In 1947 he wrote a long article, entitled "Our Number One Job: World Peace," which in January 1948 was privately published in a booklet. In the same month, The Reader's Digest published a condensed version of that article as its lead feature.

==Fraternal organizations==
He was a member of Delta Upsilon fraternity and belonged to the Rowfant Union, Cleveland Athletic and Chagrin Valley Hunt Clubs.

==Industry leadership==
He was a director of the American Petroleum Institute, the National Petroleum Association and the National Industrial Conference Board and was a member of the National Petroleum Council.

He served on the Petroleum Code Authority (NRA) from 1933 to 1935 and was a director of the National Association of Manufacturers from 1932 to 1943 and regional vice-president from 1939 to 1942.

==Community affairs==
Holliday arranged for Alonzo G. Wright to become the first African American to lease a Sohio station, at E. 93rd and Cedar, the first Standard Oil station in a predominantly black neighborhood. Wright later went on to national fame as a real estate developer.

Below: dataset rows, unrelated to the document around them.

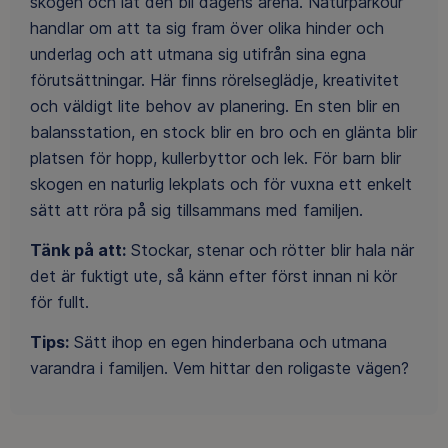
skogen och låt den bli dagens arena. Naturparkour
handlar om att ta sig fram över olika hinder och
underlag och att utmana sig utifrån sina egna
förutsättningar. Här finns rörelseglädje, kreativitet
och väldigt lite behov av planering. En sten blir en
balansstation, en stock blir en bro och en glänta blir
platsen för hopp, kullerbyttor och lek. För barn blir
skogen en naturlig lekplats och för vuxna ett enkelt
sätt att röra på sig tillsammans med familjen.
Tänk på att:
Stockar, stenar och rötter blir hala när
det är fuktigt ute, så känn efter först innan ni kör
för fullt.
Tips:
Sätt ihop en egen hinderbana och utmana
varandra i familjen. Vem hittar den roligaste vägen?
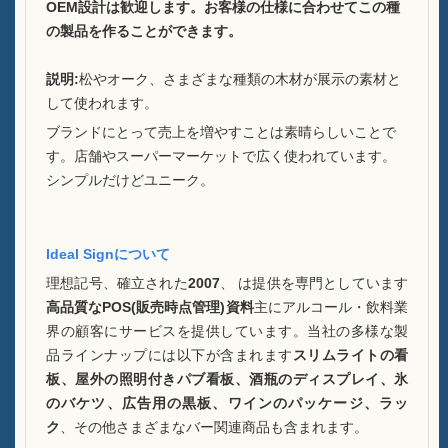
OEM設計は歓迎します。お客様の仕様に合わせてこの種
持続可能性
の製品を作ることができます。
私たちのチーム
説明:
松やオーク、さまざまな種類の木材が展示の素材と
して使われます。
カタログ
ブランドにとって売上を増やすことは素晴らしいことで
事件
す。店舗やスーパーマーケットで広く使われています。
シンプルだけどユニーク。
ケースE LEDスクーアアイス
バケツ
Ideal Signについて
ケースD X形状レジンディスプ
理想記号、確立された
2007
、 は提供を専門としています
レイ
高品質なPOS(販売時点管理)資料
主にアルコール・飲料業
界の顧客にサービスを提供しています。当社の多様な製
ケースC ローリングアイスク
品ラインナップには以下が含まれます
スリムライトの看
ーラー
板、屋外の照明付きパブ看板、酒瓶のディスプレイ、氷
のバケツ、広告用の黒板、ワインのパッケージ、ラッ
ケースBのLEDアイスバケツ
ク
、その他さまざまなバー関連商品も含まれます。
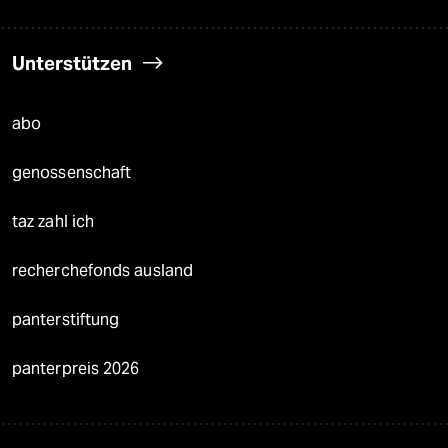
Unterstützen
abo
genossenschaft
taz zahl ich
recherchefonds ausland
panterstiftung
panterpreis 2026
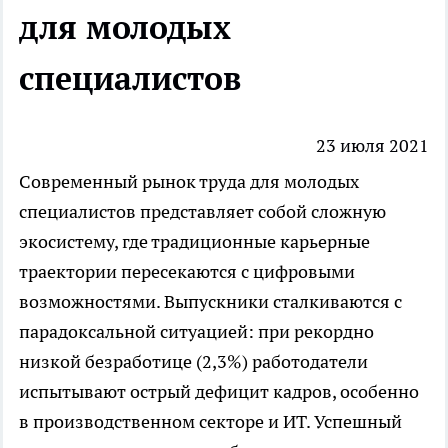
для молодых
специалистов
23 июля 2021
Современный рынок труда для молодых
специалистов представляет собой сложную
экосистему, где традиционные карьерные
траектории пересекаются с цифровыми
возможностями. Выпускники сталкиваются с
парадоксальной ситуацией: при рекордно
низкой безработице (2,3%) работодатели
испытывают острый дефицит кадров, особенно
в производственном секторе и ИТ. Успешный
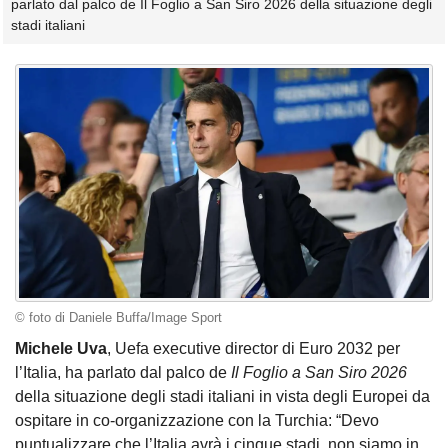
parlato dal palco de Il Foglio a San Siro 2026 della situazione degli
stadi italiani
© foto di Daniele Buffa/Image Sport
Michele Uva
, Uefa executive director di Euro 2032 per
l’Italia, ha parlato dal palco de
Il Foglio a San Siro 2026
della situazione degli stadi italiani in vista degli Europei da
ospitare in co-organizzazione con la Turchia: “Devo
puntualizzare che l’Italia avrà i cinque stadi, non siamo in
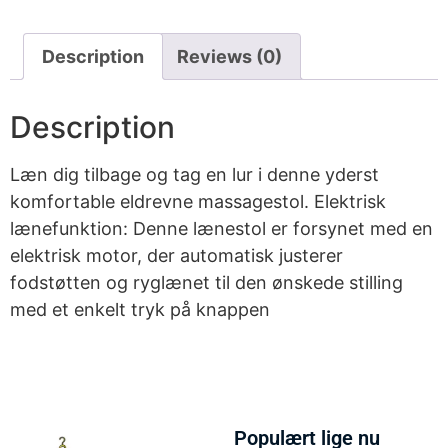
Description
Reviews (0)
Description
Læn dig tilbage og tag en lur i denne yderst
komfortable eldrevne massagestol. Elektrisk
lænefunktion: Denne lænestol er forsynet med en
elektrisk motor, der automatisk justerer
fodstøtten og ryglænet til den ønskede stilling
med et enkelt tryk på knappen
Populært lige nu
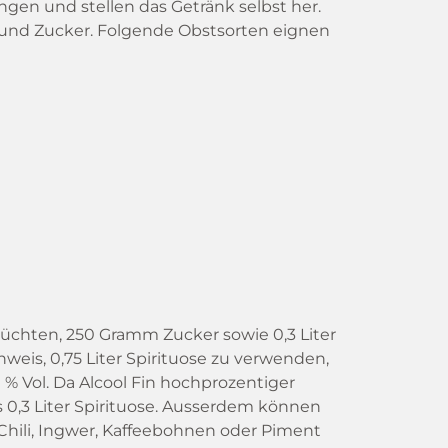
en und stellen das Getränk selbst her.
te und Zucker. Folgende Obstsorten eignen
chten, 250 Gramm Zucker sowie 0,3 Liter
nweis, 0,75 Liter Spirituose zu verwenden,
 % Vol. Da Alcool Fin hochprozentiger
 0,3 Liter Spirituose. Ausserdem können
hili, Ingwer, Kaffeebohnen oder Piment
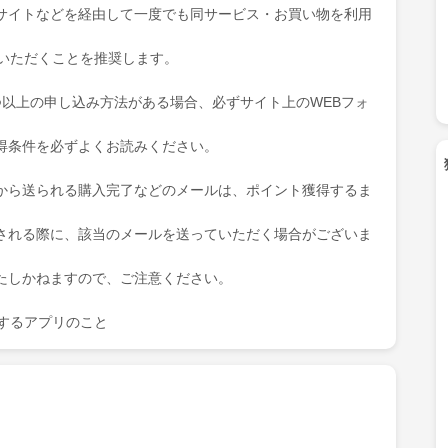
サイトなどを経由して一度でも同サービス・お買い物を利用
ていただくことを推奨します。
つ以上の申し込み方法がある場合、必ずサイト上のWEBフォ
得条件を必ずよくお読みください。
から送られる購入完了などのメールは、ポイント獲得するま
される際に、該当のメールを送っていただく場合がございま
たしかねますので、ご注意ください。
を表示するアプリのこと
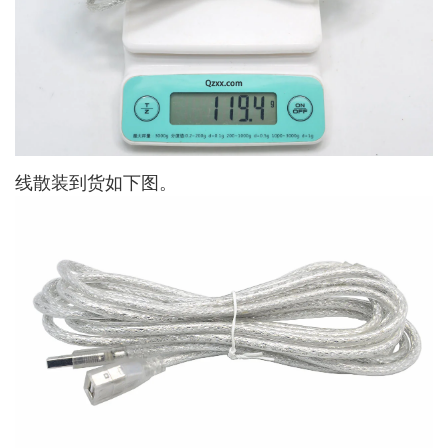
线散装到货如下图。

He headed the Great Lakes Exposition in 1937 and in 1938 was president of the Cleveland Convention and Visitors Bureau. In 1943 he became president of the Cleveland Chamber of Commerce, in which he had served for years on such committees as manufacturers, public finance and taxation, and aviation. He led the Chamber's "Cleveland Plan" in 1938 to sell Cleveland business to the nation. In 1947 he was vice-president of the Ohio Chamber of Commerce.

In 1945, he joined other community leaders to incorporate the Air Foundation, a nonprofit organization making grants and scholarships for space and aviation-related purposes.

==Philanthropy==
In 1945 he was appointed chairman of the $9,525,000 campaign for the Greater Cleveland Hospital Fund, the largest co-ordinated hospital campaign ever undertaken in the United States. He and his wife also made donations to the hospital campaign.

==Death==
Holliday died 7 November 1950 of a pulmonary abscess.